Next-Gen YotaPhone Adds Full-Touch E-Ink Display on Back
At CES 2013, a curious smartphone was introduced by an unknown Russian company called Yota Devices. But people took notice (including Apple co-founder Steve Wozniak) because its product, the YotaPhone, shook up traditional smartphone design by adding a second E-Ink display on the back. It went on sale in December, but the company is already prepping the release of its next-generation device.
Announced at Mobile World Congress, the new Android 4.4-based YotaPhone will be available by the end of the year, and brings a number of improvements to the dual-screen phone. It has a sleeker and curvier design, and now sports larger and higher-resolution screens. There’s a five-inch, 1,920 by 1,080-pixel touchscreen on front and a 4.7-inch, 960 by 540 pixel E-Ink display on back. More importantly, the latter is now touch sensitive.
The benefit to this is that you’ll now be able to carry out more actions using the E-Ink display, which consumes less power than the color touchscreen. Before, you could only interact with it using the small gesture area below the screen, and the capabilities were limited to things like viewing incoming calls or messages. But now, you’ll be able to do things like reply to text messages, post comments on Facebook and play slow-paced games like chess or Sudoku.
The company also introduced several new apps designed for the back display, including Sportscaster to keep track of your favorite sports teams and a fitness tracker. In addition, Yota Devices opened up its SDK, so third-party developers can create apps for the second-screen experience.

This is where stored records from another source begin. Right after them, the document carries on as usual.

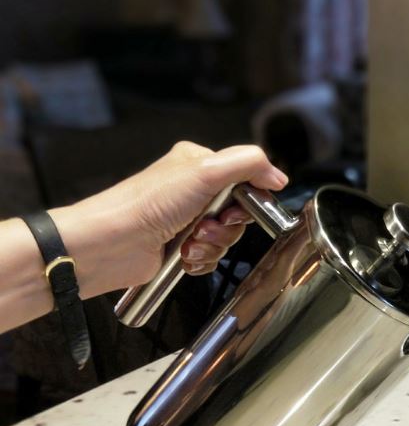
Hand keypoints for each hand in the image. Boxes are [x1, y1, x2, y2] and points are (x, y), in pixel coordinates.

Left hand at [49, 142, 287, 297]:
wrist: (114, 243)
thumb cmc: (147, 204)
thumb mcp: (205, 171)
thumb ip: (248, 164)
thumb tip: (277, 175)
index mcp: (199, 165)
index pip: (245, 179)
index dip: (249, 200)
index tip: (241, 209)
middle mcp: (193, 191)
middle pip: (238, 214)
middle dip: (226, 227)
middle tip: (207, 225)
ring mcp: (186, 221)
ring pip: (225, 239)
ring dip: (213, 245)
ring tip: (189, 242)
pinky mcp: (181, 247)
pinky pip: (210, 258)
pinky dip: (202, 260)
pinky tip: (184, 256)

Other improvements include a faster quad-core processor, near field communications features and wireless charging. There’s also a new Smart Power Mode feature that will turn off the color screen when you’re running low on battery, while still allowing you to perform basic functions on the back display.
The next-generation YotaPhone will be available in Russia, Europe and the Middle East in the fourth quarter. Pricing has not been set, but the company will offer a program that allows owners of the first YotaPhone to upgrade to the new device at a discounted price.
The company currently sells the YotaPhone unlocked for 499 Euros (about $684 U.S.) and has sold around 12,000 units in its first month of sales. Yota Devices CEO Vlad Martynov said he originally expected around 10,000, so he sees this as a sign that there is interest in such a device.
Whether there’s a demand for it in other markets like Asia and the U.S. remains to be seen. Martynov told me that the company will release a U.S. version of the phone at the beginning of next year. But whether it partners with a U.S. carrier is up in the air.